Key bioactive compounds include limonoids identified by LC-MS (nimbolide, 6-deacetylnimbin, nimbolidin C), polyunsaturated fatty acids in seed kernels (alpha-linolenic acid at ~42% of hexane fraction), sesquiterpene alcohols including patchouli alcohol (28.1% of methanol fraction), and leaf polyphenols with total phenolic content of 202 mg gallic acid equivalents/g and total flavonoids of 198 mg rutin equivalents/g. These compound classes collectively underpin the antimicrobial, antioxidant, and antihypertensive bioactivities reported in preclinical studies.
Is Azadirachta excelsa safe to use during pregnancy?
No specific reproductive safety data exist for Azadirachta excelsa, but the limonoid compounds it shares with its congener Azadirachta indica have demonstrated abortifacient and antifertility effects in animal models, making use during pregnancy inadvisable. Until species-specific reproductive toxicology studies are completed, pregnant and breastfeeding individuals should avoid preparations of A. excelsa entirely.
How does Azadirachta excelsa differ from regular neem (Azadirachta indica)?
Both species belong to the Meliaceae family and share overlapping phytochemical profiles including limonoids, flavonoids, and terpenoids, but Azadirachta excelsa is native to Southeast Asia (Malaysia, Indonesia, Thailand) rather than South Asia, and has received far less scientific and commercial attention than A. indica. While Indian neem has hundreds of published studies and established applications in agriculture and medicine, A. excelsa has only a handful of preclinical phytochemical and pharmacology studies, and no standardized extracts or clinical dose guidelines exist for it.
What is the recommended dosage of Azadirachta excelsa for blood pressure management?
Clinical studies showing antihypertensive effects in rats used ethanolic leaf extract at 250 mg/kg, but human equivalent dosing has not been established in published trials. Most traditional preparations use leaf decoctions or standardized extracts, though specific dosage recommendations for humans are lacking in peer-reviewed literature. Consultation with a healthcare provider is essential before using Azadirachta excelsa for blood pressure, as optimal human dosing remains undetermined.
Does Azadirachta excelsa interact with blood pressure medications like ACE inhibitors?
Azadirachta excelsa may have ACE inhibitor-like activity based on mechanisms observed in animal studies, raising the potential for additive effects when combined with prescription antihypertensives such as captopril or lisinopril. This theoretical interaction could increase the risk of excessive blood pressure lowering and requires medical monitoring. Users taking ACE inhibitors or other antihypertensive drugs should inform their healthcare provider before using Azadirachta excelsa supplements.

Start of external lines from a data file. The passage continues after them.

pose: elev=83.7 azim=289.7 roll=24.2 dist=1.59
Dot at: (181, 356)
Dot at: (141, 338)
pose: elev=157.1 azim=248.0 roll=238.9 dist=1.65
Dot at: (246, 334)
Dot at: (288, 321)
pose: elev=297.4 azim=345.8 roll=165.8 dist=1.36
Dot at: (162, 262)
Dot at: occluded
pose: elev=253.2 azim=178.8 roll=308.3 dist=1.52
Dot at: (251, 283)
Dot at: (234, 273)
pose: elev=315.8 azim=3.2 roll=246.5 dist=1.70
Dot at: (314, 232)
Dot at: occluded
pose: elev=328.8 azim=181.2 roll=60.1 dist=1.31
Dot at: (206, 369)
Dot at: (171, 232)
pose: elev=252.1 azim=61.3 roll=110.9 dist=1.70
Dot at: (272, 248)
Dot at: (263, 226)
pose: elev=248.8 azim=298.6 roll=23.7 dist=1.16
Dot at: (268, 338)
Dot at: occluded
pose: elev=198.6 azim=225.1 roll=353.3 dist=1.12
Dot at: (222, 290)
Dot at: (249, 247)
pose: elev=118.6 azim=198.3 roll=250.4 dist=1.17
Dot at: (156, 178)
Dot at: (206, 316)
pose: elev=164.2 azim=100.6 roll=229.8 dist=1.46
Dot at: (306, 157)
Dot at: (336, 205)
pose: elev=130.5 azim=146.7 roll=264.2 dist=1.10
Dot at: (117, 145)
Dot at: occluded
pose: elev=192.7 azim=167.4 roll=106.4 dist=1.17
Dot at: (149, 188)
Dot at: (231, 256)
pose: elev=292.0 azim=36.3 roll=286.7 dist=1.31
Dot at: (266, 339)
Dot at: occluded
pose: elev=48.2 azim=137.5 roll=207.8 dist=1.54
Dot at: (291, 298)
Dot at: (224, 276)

Which form of Azadirachta excelsa—leaf extract, dried leaf, or standardized extract—provides the strongest antioxidant benefits?
Ethanolic leaf extracts demonstrate high total phenolic content (202 ± 0.42 mg gallic acid equivalents per gram) and exhibit superior antioxidant activity compared to whole dried leaf preparations in laboratory assays. Standardized extracts ensuring consistent phenolic concentrations would theoretically offer more reliable bioactivity than unstandardized dried leaves. However, comparative human bioavailability studies between different Azadirachta excelsa preparations have not been published, limiting definitive recommendations.